> **Exercise 1**
Retype the part of the post about the load balancer that opens with the words containing "I have cheched" and closes with "system timer list.".

> **Text shown**
Hi!
I have been testing the virtual server software and have tried to
maximize the load as much as possible. I have used the tunneling
version and have tried to open as many HTTP connections as possible
to 3 real servers. It appeared the load balancer (router) quickly
became the bottleneck and started hogging the virtual server
performance. The 'top' process showed the system load increased to
about 40 and more, the computer became totally unresponsive.
When we stopped the test, it took the server several minutes to get
back to normal.
I have tried to reduce the MASQUERADE_EXPIRE... (FIN) timeouts
and that made a lot of difference. The router was able to handle
much larger load, but that doesn't seem to solve the problem
completely.
It appears the problem is the number of active TCP connections
(masquerading entries) in the hash table. By we have tried to
enlarge the hash table size but that didn't solve the problem.
I have cheched the code, but I didn't do any profiling. The only
idea I had in my mind, when looking at the code, was what happens
when there are a LOT of masquerading entries. It appears the
problem lies in timeout detection code.
An entry needs to be removed from the table, when a timeout occurs.
Therefore when an entry is inserted into the table, a system timer
is created and added to the system timer list by using the 'add_timer'
function. That means that when there are 100000 entries in the hash
table, then there are a 100000 timers in the system timer list.
Each time a new IP packet arrives, one timer needs to be updaded
(actually removed and reinserted into the linked list). The insert
operation quickly becomes quite expensive (timely) because the list
need to remain sorted and a proper insertion position needs to be
found.
Therefore the more active connections there are, the less responsive
the server becomes.
I think the solution to the problem would be to write custom 'add_timer'
and 'del_timer' that would be a bit smarter than the original version.
The new code would mantain its own doubly linked list of timer_list
entries with several additional pointers to the list. One pointer would
point to the position where the MASQUERADE_EXPIRE_TCP timers should be
inserted, one to the MASQUERADE_EXPIRE_UDP, one for FIN and so on.
Therefore the insertion would become a constant-time task and it would
speed things up.
I haven't done any coding yet, but I will probably do it by the end of
the week.
Cheers,
Peter
|

> **Exercise 2**
In the records, from the start through the line containing "in den Ernährungsplan", change "Moringapulver" to "Moringa-Pulver". Give back only those lines, otherwise unchanged.

> **The records**
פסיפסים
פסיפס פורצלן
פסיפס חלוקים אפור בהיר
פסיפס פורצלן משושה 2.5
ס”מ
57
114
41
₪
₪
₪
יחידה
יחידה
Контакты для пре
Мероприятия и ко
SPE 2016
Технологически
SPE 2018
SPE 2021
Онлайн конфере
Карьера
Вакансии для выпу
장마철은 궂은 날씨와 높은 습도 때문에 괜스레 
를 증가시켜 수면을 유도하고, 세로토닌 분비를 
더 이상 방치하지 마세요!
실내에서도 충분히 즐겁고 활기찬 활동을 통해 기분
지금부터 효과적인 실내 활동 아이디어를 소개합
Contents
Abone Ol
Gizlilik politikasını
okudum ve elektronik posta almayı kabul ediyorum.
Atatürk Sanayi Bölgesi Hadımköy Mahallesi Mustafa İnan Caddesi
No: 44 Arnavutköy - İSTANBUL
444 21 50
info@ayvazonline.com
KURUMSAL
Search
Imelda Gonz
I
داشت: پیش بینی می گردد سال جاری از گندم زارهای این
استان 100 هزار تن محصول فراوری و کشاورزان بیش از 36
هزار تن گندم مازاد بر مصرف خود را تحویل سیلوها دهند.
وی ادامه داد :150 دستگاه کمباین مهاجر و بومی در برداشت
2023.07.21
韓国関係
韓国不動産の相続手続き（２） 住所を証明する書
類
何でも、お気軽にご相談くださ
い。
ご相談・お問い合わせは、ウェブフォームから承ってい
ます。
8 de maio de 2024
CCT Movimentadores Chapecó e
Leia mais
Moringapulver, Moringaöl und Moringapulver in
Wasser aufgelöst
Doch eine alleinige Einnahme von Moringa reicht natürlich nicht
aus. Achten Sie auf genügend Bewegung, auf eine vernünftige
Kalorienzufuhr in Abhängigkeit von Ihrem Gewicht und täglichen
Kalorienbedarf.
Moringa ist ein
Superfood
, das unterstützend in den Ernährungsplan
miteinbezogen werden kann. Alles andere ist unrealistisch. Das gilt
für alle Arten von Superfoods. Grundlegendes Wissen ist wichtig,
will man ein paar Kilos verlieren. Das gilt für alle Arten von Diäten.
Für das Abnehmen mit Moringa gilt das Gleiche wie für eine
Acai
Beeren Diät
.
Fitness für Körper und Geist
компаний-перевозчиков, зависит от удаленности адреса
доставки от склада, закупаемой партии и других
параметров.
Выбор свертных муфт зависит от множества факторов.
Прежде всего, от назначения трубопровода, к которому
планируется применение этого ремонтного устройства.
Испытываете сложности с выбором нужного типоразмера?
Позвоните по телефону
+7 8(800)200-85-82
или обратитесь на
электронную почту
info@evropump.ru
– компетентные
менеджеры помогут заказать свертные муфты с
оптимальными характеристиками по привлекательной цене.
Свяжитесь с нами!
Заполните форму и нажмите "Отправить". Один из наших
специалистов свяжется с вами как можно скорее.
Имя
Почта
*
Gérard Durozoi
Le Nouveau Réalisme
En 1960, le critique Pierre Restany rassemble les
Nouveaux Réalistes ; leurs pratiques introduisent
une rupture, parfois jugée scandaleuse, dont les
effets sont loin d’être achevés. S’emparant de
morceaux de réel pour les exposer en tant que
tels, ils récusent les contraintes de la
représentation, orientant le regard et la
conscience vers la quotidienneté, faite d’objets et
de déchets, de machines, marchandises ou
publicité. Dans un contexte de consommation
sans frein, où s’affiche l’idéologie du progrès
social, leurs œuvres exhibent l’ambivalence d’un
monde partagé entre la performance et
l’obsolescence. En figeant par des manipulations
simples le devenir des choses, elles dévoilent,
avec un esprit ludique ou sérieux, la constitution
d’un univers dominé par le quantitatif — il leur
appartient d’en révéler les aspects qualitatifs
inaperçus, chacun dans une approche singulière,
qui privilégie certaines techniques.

> **Written solution 1**
I have cheched the code, but I didn't do any profiling. The only
idea I had in my mind, when looking at the code, was what happens
when there are a LOT of masquerading entries. It appears the
problem lies in timeout detection code.
An entry needs to be removed from the table, when a timeout occurs.
Therefore when an entry is inserted into the table, a system timer
is created and added to the system timer list by using the 'add_timer'
function. That means that when there are 100000 entries in the hash
table, then there are a 100000 timers in the system timer list.

> **Written solution 2**
פסיפסים
פסיפס פורצלן
פסיפס חלוקים אפור בהיר
פסיפס פורצלן משושה 2.5
ס”מ
57
114
41
₪
₪
₪
יחידה
יחידה
Контакты для пре
Мероприятия и ко
SPE 2016
Технологически
SPE 2018
SPE 2021
Онлайн конфере
Карьера
Вакансии для выпу
장마철은 궂은 날씨와 높은 습도 때문에 괜스레 
를 증가시켜 수면을 유도하고, 세로토닌 분비를 
더 이상 방치하지 마세요!
실내에서도 충분히 즐겁고 활기찬 활동을 통해 기분
지금부터 효과적인 실내 활동 아이디어를 소개합
Contents
Abone Ol
Gizlilik politikasını
okudum ve elektronik posta almayı kabul ediyorum.
Atatürk Sanayi Bölgesi Hadımköy Mahallesi Mustafa İnan Caddesi
No: 44 Arnavutköy - İSTANBUL
444 21 50
info@ayvazonline.com
KURUMSAL
Search
Imelda Gonz
I
داشت: پیش بینی می گردد سال جاری از گندم زارهای این
استان 100 هزار تن محصول فراوری و کشاورزان بیش از 36
هزار تن گندم مازاد بر مصرف خود را تحویل سیلوها دهند.
وی ادامه داد :150 دستگاه کمباین مهاجر و بومی در برداشت
2023.07.21
韓国関係
韓国不動産の相続手続き（２） 住所を証明する書
類
何でも、お気軽にご相談くださ
い。
ご相談・お問い合わせは、ウェブフォームから承ってい
ます。
8 de maio de 2024
CCT Movimentadores Chapecó e
Leia mais
Moringa-Pulver, Moringaöl und Moringa-Pulver in
Wasser aufgelöst
Doch eine alleinige Einnahme von Moringa reicht natürlich nicht
aus. Achten Sie auf genügend Bewegung, auf eine vernünftige
Kalorienzufuhr in Abhängigkeit von Ihrem Gewicht und täglichen
Kalorienbedarf.
Moringa ist ein
Superfood
, das unterstützend in den Ernährungsplan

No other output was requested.